Le gouvernement allemand retire ses deux navires de la marine déployés dans le Golfe d’Aden, envoyés il y a plusieurs semaines en état d’alerte pour soutenir une éventuelle mission de sécurité dans le détroit d’Ormuz après le déclenchement du conflit. Cette décision intervient alors que les espoirs à Berlin d’une fin rapide de la guerre en Iran s’amenuisent.
Le ministère de la Défense a annoncé jeudi que les autorités militaires ont ordonné au chasseur de mines Fulda et au navire de soutien Mosel de se déplacer depuis Djibouti, un important centre naval européen et international situé à l’entrée sud de la mer Rouge, vers la Méditerranée orientale. Les bâtiments et leurs équipages y resteront en attente de nouvelles instructions, dans l’éventualité où la mission internationale dans le détroit d’Ormuz viendrait à se concrétiser.
Depuis le début du conflit opposant États-Unis et Israël à l’Iran fin février, plusieurs pays européens s’étaient engagés à déployer des bâtiments militaires dans le cadre d’une mission multinationale destinée à sécuriser la navigation dans le détroit d’Ormuz, passage maritime crucial à la fois économiquement et sur lequel l’Iran revendique sa souveraineté. Les gouvernements européens ont conditionné ce déploiement à une diminution notable des hostilités, afin d’éviter que leurs navires ne soient exposés à des attaques dans ce conflit que beaucoup jugent inutile.
Berlin estime désormais que les perspectives d’un « environnement permissif » se font rares, comme l’indique le communiqué du ministère de la Défense, le regain des affrontements directs entre l’Iran et les États-Unis ayant repris après une période de relatif calme.

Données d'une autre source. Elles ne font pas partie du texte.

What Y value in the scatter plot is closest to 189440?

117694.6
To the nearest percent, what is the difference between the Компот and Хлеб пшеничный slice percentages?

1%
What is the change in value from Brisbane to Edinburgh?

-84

Outre les enjeux géopolitiques liés à ce redéploiement, une raison plus pragmatique est avancée par les officiers de la marine allemande : les systèmes de refroidissement de ces deux navires, utilisant de l’eau de mer, ne sont pas conçus pour supporter les hautes températures du Golfe d’Aden. La Méditerranée orientale devrait offrir des conditions plus adaptées à ces bâtiments, construits il y a plusieurs décennies pour opérer dans l’Atlantique Nord et en eaux proches de l’Allemagne.

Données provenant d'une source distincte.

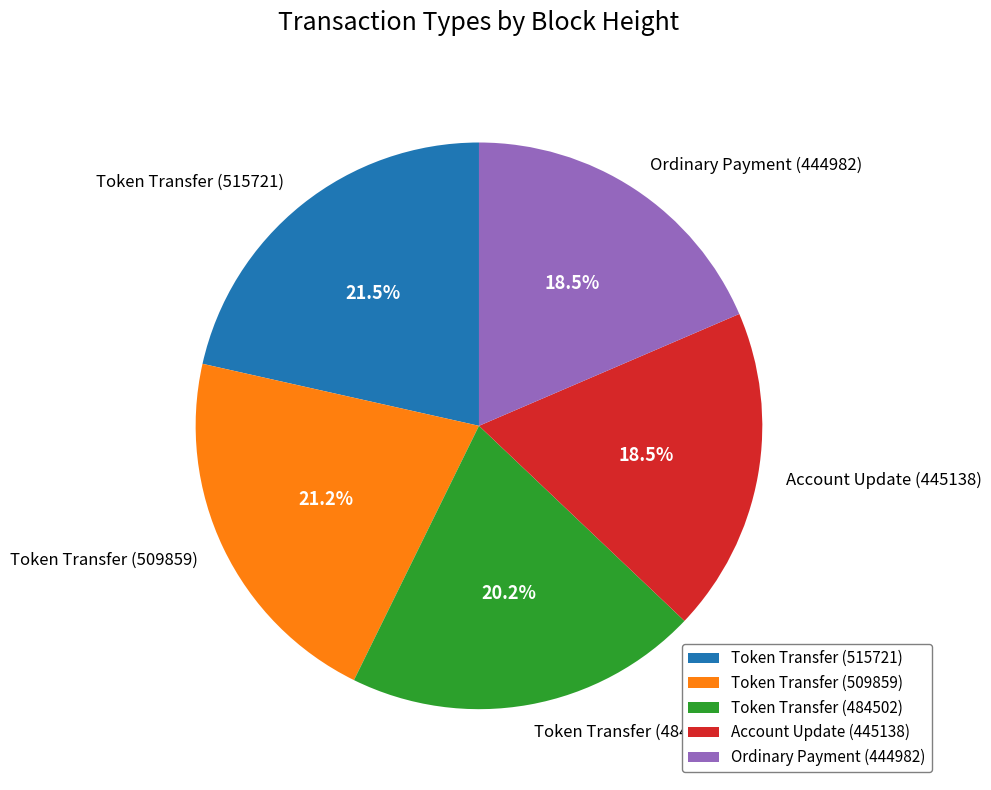

The Token Transfer (509859) slice represents 27% of the pie. True or false?

False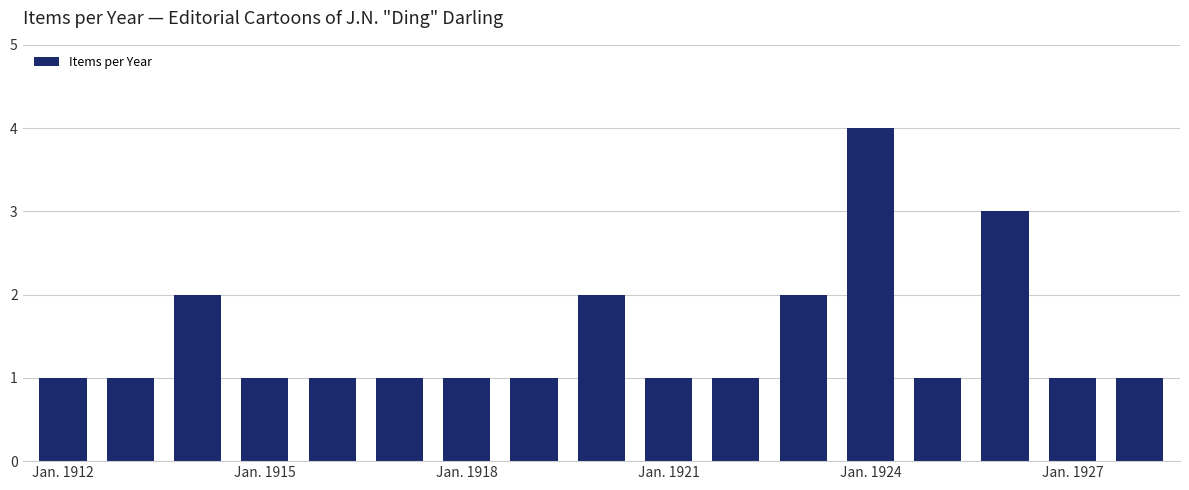

What is the value of the 5th bar from the left?

1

Le déplacement du Fulda et du Mosel a été coordonné avec des partenaires internationaux, selon le ministère. Les navires attendent la possibilité de rejoindre un dispositif d’escorte antiaérienne robuste avant d’entreprendre leur transit vers la Méditerranée. En juin, lors de leur voyage vers Djibouti, le destroyer britannique de défense aérienne Dragon avait assuré leur protection durant le segment dans la mer Rouge.
« J’imagine que Donald Trump critiquera cette décision, la percevant comme une absence de permanence dans la région », a déclaré Sebastian Bruns, membre de la Société royale suédoise des sciences navales (KÖMS), faisant référence aux plans allemands de redéploiement naval.
Il estime cependant que les autres nations européennes comprendront cette démarche, toutes étant déconcertées par le rythme effréné des annonces contradictoires du président américain, alternant l’annonce d’attaques militaires et l’ouverture possible à des accords de paix.
Bruns a également critiqué la position initiale du gouvernement allemand, qu’il jugeait davantage motivée par une politique symbolique visant à manifester un soutien aux États-Unis, alors que le contexte sécuritaire restait incertain.
« Pour des unités aussi spécialisées que les chasseurs de mines, ce rôle a dû paraître une perte de temps pour leurs équipages », a-t-il ajouté.
Le ministère de la Défense allemand a indiqué que les navires Fulda et Mosel resteront prêts à être déployés dans une future opération dans le détroit d’Ormuz. Les autorités militaires restent attentives à tout « signe fort » permettant un déclenchement rapide de la mission.